**Input material:**
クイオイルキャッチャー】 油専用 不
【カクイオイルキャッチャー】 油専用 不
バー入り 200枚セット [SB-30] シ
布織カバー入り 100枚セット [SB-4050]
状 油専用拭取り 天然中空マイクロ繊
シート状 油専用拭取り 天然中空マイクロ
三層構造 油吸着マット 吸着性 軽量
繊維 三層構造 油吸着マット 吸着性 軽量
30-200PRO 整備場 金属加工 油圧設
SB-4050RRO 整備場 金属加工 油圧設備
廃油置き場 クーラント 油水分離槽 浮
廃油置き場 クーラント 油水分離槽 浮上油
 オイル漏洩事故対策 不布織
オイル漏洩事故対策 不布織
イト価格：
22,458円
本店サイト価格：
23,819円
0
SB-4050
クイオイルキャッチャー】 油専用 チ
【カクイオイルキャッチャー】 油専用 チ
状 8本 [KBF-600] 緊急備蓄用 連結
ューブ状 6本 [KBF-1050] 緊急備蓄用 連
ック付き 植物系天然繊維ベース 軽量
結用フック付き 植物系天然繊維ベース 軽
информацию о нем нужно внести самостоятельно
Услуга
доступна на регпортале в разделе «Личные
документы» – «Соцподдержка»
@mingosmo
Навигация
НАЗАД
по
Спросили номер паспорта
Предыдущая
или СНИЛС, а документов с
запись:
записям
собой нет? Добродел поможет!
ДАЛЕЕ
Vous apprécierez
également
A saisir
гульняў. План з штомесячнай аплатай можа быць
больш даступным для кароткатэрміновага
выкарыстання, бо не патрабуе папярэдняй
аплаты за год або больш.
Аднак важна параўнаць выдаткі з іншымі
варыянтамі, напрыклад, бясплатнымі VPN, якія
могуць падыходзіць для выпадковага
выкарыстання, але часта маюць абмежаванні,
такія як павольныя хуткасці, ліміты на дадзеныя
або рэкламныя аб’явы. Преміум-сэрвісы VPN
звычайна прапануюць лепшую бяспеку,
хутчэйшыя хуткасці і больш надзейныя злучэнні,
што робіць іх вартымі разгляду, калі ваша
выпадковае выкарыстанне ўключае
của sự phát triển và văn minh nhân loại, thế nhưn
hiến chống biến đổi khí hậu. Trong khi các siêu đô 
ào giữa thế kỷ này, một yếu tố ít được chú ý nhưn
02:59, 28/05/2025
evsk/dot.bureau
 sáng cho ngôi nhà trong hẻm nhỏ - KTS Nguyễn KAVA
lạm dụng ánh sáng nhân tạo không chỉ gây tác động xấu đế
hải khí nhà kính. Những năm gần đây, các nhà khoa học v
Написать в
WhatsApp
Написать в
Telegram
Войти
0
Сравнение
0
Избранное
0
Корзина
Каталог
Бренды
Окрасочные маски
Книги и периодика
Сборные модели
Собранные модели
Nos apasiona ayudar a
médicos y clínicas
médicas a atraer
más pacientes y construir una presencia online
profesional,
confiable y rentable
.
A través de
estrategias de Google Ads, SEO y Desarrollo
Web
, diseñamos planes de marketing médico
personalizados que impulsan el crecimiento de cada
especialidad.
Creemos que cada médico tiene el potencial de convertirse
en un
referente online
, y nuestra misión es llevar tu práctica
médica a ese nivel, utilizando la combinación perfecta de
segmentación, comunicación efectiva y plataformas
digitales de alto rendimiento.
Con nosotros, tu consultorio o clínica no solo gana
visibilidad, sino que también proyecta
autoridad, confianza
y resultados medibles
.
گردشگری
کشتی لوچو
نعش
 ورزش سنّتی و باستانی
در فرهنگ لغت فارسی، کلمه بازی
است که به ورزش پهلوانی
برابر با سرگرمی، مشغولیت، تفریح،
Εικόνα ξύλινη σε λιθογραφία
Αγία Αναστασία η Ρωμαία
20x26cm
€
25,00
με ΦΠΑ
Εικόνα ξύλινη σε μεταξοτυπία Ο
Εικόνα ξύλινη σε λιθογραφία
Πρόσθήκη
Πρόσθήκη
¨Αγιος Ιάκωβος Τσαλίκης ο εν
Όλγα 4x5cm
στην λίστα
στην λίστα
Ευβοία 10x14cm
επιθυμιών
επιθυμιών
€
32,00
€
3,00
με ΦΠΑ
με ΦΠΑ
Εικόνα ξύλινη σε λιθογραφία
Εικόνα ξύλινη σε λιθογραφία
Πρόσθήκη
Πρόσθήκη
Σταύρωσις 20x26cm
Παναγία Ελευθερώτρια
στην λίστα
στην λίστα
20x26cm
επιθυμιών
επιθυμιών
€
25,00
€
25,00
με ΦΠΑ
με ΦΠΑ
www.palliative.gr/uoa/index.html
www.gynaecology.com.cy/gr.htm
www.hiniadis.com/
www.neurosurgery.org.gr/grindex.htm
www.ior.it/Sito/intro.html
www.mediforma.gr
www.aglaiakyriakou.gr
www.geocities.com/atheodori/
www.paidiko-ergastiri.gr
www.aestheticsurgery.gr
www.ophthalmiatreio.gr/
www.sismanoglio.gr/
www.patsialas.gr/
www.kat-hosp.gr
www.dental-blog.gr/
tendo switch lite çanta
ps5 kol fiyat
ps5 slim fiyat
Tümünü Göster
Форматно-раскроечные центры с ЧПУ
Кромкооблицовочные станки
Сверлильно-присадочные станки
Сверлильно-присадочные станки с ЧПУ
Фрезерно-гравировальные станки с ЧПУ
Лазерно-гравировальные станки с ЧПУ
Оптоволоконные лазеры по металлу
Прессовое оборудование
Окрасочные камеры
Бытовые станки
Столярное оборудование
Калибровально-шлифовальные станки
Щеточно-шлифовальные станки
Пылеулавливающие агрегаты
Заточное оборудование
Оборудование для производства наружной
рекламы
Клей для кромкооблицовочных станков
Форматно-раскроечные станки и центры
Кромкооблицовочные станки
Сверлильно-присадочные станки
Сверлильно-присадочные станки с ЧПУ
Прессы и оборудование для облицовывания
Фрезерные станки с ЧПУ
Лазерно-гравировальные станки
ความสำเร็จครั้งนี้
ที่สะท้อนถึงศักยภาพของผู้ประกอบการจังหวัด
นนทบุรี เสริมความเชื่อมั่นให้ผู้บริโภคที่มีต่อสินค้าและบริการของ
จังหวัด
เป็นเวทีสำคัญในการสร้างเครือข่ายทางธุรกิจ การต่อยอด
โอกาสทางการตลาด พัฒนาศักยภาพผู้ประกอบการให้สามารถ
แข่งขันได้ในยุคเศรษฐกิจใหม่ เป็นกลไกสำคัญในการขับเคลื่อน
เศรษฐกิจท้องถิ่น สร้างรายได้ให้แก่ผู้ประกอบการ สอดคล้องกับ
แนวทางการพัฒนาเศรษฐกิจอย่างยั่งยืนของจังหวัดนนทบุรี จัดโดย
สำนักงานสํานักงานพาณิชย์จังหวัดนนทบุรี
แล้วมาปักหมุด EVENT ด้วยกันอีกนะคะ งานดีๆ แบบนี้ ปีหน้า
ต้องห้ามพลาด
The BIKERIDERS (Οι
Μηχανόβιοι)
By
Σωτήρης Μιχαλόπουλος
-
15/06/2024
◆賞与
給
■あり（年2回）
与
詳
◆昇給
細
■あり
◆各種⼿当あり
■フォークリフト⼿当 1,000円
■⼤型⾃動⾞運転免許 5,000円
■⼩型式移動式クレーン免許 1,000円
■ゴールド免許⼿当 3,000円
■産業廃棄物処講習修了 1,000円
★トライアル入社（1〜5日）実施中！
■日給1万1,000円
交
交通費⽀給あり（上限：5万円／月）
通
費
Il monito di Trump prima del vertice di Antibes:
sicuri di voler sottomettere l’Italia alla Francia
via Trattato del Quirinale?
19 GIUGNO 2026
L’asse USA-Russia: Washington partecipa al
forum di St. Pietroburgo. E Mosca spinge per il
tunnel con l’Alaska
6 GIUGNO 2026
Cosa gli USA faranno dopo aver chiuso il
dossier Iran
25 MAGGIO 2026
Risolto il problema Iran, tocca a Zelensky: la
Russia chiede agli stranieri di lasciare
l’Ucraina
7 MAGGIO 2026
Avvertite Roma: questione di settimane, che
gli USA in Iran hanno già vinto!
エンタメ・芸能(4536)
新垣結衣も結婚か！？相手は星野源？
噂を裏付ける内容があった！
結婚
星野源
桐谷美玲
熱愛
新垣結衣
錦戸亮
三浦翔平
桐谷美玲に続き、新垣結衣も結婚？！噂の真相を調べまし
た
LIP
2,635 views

**Exercise instructions:**
Return, unchanged, the rows from the first line of the rows through the line containing "referente online", with both of those lines included.

**Written reply:**
クイオイルキャッチャー】 油専用 不
【カクイオイルキャッチャー】 油専用 不
バー入り 200枚セット [SB-30] シ
布織カバー入り 100枚セット [SB-4050]
状 油専用拭取り 天然中空マイクロ繊
シート状 油専用拭取り 天然中空マイクロ
三層構造 油吸着マット 吸着性 軽量
繊維 三層構造 油吸着マット 吸着性 軽量
30-200PRO 整備場 金属加工 油圧設
SB-4050RRO 整備場 金属加工 油圧設備
廃油置き場 クーラント 油水分離槽 浮
廃油置き場 クーラント 油水分離槽 浮上油
 オイル漏洩事故対策 不布織
オイル漏洩事故対策 不布織
イト価格：
22,458円
本店サイト価格：
23,819円
0
SB-4050
クイオイルキャッチャー】 油専用 チ
【カクイオイルキャッチャー】 油専用 チ
状 8本 [KBF-600] 緊急備蓄用 連結
ューブ状 6本 [KBF-1050] 緊急備蓄用 連
ック付き 植物系天然繊維ベース 軽量
結用フック付き 植物系天然繊維ベース 軽
информацию о нем нужно внести самостоятельно
Услуга
доступна на регпортале в разделе «Личные
документы» – «Соцподдержка»
@mingosmo
Навигация
НАЗАД
по
Спросили номер паспорта
Предыдущая
или СНИЛС, а документов с
запись:
записям
собой нет? Добродел поможет!
ДАЛЕЕ
Vous apprécierez
également
A saisir
гульняў. План з штомесячнай аплатай можа быць
больш даступным для кароткатэрміновага
выкарыстання, бо не патрабуе папярэдняй
аплаты за год або больш.
Аднак важна параўнаць выдаткі з іншымі
варыянтамі, напрыклад, бясплатнымі VPN, якія
могуць падыходзіць для выпадковага
выкарыстання, але часта маюць абмежаванні,
такія як павольныя хуткасці, ліміты на дадзеныя
або рэкламныя аб’явы. Преміум-сэрвісы VPN
звычайна прапануюць лепшую бяспеку,
хутчэйшыя хуткасці і больш надзейныя злучэнні,
што робіць іх вартымі разгляду, калі ваша
выпадковае выкарыстанне ўключае
của sự phát triển và văn minh nhân loại, thế nhưn
hiến chống biến đổi khí hậu. Trong khi các siêu đô 
ào giữa thế kỷ này, một yếu tố ít được chú ý nhưn
02:59, 28/05/2025
evsk/dot.bureau
 sáng cho ngôi nhà trong hẻm nhỏ - KTS Nguyễn KAVA
lạm dụng ánh sáng nhân tạo không chỉ gây tác động xấu đế
hải khí nhà kính. Những năm gần đây, các nhà khoa học v
Написать в
WhatsApp
Написать в
Telegram
Войти
0
Сравнение
0
Избранное
0
Корзина
Каталог
Бренды
Окрасочные маски
Книги и периодика
Сборные модели
Собранные модели
Nos apasiona ayudar a
médicos y clínicas
médicas a atraer
más pacientes y construir una presencia online
profesional,
confiable y rentable
.
A través de
estrategias de Google Ads, SEO y Desarrollo
Web
, diseñamos planes de marketing médico
personalizados que impulsan el crecimiento de cada
especialidad.
Creemos que cada médico tiene el potencial de convertirse
en un
referente online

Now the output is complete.